[op5-users] Réf. : Re: Nagios start time delay with Merlin
Andreas Ericsson
ae at op5.se
Wed Aug 26 13:30:10 CEST 2009
nicolas.raspail at bnpparibas.com wrote:
> op5-users-bounces at lists.op5.com wrote on 26/08/2009 10:54:16:
>
>> nicolas.raspail at bnpparibas.com wrote:
>>> Hi
>>>
>>> I'm currently evaluating Merlin to replace NDO. But since I have
> enabled
>>> Merlin, when Nagios is reloaded (by the gui or external command),
> during
>>> several minutes, merlind fills its log with some information saying
> that
>>> the database is updated. And during this time, no checks are performed
> by
>>> Nagios. I have see something like that with NDO, but with lower delay.
>>>
>>> Is it the expected behavior or I have missed something ?

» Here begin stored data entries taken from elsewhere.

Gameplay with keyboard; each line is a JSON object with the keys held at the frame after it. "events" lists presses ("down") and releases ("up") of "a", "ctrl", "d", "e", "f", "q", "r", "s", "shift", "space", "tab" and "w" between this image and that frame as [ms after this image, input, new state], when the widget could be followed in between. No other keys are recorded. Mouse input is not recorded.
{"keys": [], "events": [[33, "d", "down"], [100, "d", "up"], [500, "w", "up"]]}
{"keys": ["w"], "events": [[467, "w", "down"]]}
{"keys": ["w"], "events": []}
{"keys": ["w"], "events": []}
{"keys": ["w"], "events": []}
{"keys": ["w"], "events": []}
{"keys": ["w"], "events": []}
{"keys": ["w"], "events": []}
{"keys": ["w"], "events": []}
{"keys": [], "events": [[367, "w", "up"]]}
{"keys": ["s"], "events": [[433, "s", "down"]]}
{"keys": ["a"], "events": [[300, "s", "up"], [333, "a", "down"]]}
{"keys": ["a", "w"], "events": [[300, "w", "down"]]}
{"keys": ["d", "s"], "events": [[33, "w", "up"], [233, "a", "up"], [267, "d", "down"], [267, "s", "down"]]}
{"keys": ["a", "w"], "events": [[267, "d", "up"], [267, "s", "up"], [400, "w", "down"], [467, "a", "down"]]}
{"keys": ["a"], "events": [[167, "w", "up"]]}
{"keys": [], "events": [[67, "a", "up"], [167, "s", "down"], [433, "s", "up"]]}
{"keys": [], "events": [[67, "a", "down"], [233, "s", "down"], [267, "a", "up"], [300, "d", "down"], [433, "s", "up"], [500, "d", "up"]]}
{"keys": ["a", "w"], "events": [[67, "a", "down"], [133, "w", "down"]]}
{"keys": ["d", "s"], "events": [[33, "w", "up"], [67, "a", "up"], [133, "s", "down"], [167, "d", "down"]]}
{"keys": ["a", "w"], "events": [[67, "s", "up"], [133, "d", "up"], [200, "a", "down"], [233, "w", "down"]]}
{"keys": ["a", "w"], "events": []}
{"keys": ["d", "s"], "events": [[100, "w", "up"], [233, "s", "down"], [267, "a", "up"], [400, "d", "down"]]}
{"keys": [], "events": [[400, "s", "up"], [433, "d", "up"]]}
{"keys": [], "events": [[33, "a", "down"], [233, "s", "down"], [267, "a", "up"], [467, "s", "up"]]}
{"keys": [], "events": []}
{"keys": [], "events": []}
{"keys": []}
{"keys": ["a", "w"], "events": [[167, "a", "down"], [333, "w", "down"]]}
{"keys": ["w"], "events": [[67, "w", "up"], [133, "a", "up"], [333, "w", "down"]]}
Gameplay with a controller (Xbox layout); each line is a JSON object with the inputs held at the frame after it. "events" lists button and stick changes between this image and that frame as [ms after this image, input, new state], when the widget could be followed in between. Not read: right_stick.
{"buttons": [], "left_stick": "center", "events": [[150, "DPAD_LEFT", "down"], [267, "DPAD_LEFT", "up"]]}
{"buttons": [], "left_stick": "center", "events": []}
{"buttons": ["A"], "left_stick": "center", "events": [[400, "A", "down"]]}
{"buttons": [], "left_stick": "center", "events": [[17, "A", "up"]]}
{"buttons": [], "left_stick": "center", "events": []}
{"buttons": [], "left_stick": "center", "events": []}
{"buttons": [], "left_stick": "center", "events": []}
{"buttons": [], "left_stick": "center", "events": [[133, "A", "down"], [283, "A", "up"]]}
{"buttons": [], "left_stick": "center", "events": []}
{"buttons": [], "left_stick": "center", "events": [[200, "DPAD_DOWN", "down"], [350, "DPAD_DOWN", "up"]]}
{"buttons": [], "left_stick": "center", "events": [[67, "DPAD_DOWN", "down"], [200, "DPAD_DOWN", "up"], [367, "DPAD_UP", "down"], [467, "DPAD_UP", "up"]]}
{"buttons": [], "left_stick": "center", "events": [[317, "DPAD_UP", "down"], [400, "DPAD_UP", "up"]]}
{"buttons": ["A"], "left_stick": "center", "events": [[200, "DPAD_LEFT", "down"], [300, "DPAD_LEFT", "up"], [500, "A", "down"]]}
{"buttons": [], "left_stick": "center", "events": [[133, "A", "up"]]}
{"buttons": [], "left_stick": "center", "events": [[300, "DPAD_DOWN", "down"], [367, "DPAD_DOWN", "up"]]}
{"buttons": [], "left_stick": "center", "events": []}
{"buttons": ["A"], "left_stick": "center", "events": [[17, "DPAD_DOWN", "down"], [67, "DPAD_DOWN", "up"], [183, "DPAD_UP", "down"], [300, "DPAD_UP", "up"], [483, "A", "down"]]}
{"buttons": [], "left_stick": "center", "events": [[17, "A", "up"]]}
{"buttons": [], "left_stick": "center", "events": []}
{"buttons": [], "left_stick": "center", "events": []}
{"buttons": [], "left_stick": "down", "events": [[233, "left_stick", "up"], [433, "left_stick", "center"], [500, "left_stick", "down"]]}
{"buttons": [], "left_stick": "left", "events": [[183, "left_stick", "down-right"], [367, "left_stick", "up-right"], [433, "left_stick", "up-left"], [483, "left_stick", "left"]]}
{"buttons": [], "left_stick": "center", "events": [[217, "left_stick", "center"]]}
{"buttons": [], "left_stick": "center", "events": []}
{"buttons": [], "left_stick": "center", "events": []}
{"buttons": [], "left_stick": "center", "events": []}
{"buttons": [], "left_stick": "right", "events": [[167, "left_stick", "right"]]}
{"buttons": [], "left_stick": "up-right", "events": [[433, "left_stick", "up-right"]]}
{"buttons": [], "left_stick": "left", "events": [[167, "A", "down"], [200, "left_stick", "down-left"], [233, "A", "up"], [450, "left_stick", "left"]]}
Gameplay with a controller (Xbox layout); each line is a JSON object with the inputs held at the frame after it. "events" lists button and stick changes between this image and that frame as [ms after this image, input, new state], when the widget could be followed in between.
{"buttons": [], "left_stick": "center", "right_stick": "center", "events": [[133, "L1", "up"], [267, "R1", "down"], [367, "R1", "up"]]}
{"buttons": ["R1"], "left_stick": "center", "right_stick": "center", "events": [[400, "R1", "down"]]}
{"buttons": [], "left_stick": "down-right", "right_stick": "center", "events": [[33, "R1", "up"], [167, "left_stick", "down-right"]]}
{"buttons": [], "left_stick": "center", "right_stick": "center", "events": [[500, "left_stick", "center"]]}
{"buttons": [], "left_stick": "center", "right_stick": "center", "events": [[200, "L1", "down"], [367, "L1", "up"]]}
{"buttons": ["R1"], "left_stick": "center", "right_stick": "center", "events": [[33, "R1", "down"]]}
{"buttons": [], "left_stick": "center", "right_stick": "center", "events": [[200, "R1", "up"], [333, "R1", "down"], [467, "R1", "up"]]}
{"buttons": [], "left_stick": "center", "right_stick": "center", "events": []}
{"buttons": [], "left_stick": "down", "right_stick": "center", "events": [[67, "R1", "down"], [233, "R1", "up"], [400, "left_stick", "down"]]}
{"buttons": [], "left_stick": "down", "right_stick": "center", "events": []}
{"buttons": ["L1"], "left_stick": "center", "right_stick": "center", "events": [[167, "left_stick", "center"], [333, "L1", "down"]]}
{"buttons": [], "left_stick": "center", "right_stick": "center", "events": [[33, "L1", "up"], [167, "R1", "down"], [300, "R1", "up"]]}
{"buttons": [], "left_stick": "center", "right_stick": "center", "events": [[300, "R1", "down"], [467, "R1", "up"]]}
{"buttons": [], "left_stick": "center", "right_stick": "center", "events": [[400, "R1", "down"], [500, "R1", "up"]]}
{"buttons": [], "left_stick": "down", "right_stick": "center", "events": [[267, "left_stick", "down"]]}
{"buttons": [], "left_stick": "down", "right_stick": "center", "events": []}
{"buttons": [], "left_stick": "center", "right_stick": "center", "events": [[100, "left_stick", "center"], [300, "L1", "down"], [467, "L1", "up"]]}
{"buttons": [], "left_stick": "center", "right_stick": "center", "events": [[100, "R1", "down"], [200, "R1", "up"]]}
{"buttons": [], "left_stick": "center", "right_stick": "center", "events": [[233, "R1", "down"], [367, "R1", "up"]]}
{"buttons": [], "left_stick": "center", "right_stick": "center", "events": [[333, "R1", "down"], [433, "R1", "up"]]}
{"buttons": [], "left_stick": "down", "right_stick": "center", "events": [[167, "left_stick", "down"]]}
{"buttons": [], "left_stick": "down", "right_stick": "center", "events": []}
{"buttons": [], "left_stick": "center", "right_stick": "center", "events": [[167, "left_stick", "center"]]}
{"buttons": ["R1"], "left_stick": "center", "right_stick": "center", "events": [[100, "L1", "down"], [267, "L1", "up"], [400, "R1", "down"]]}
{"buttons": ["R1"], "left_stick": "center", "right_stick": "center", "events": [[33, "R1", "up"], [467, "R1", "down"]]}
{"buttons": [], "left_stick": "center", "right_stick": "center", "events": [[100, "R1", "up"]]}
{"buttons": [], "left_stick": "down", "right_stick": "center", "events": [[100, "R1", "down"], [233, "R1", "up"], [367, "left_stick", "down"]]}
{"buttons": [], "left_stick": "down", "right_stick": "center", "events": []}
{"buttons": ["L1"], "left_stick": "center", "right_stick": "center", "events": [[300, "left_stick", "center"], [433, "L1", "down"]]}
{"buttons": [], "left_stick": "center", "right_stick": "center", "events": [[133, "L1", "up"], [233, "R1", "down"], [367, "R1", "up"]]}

>> It might be. "some information" is a pretty vague description. What's
>> happening is most likely that it claims to update the database
> correctly,
>> which just shows that it's working and doing something. Next time you
>> report something you find odd, please include a cut-n-paste section of
>> the log. That way I'll be able to give you a fairly exact description
>> of what's happening.
>>
>>
>>> Is there a
>>> specific way to reload Nagios when merlin is used ? We are using
> NagiosQL
>>> to manage the configuration and restart Nagios from its GUI (external
>>> command, like in the Nagios GUI).
>>>
>> That should work just fine.
>>
>>> Also, is there a configuration item to tell merlind to stop logging
>>> something like that
>>>
>>> [1251181261] 7: Updating status for service 'some service' on host
>>> 'some-host'
>>> [1251181261] 7: sel_val: 9; ipc_listen_sock: 5; ipc_sock: 9; net_sock:
> 6
>>> [1251181261] 7: select() returned 1 (errno = 0: Success)
>>>
>>> We have 1987 hosts, 14689 services, and the log size grows up quickly.
>>>
>> Not while Merlin is still in beta, no. The mechanic to set the desired
>> log_levels is already there, but it's not honored by the actual logging
>> mechanism. Later, you'll be able to set
>>
>> log_levels = info
>>
>> and have merlin only log things of severity "info" or above.
>>
>
> Hi
>
> sorry, that will be a long mail this one. Here is the missing information
> from my previous report.
>
That's ok. I can glance at details and find the important bits quite
easily. :-)
> Versions used :
> * RHEL 5.3 x86_64
> * Nagios 3.2.0
> * merlin 0.6.2-beta2
You should probably update to merlin-0.6.2-beta5. It does quite a lot
less work while achieving the same results.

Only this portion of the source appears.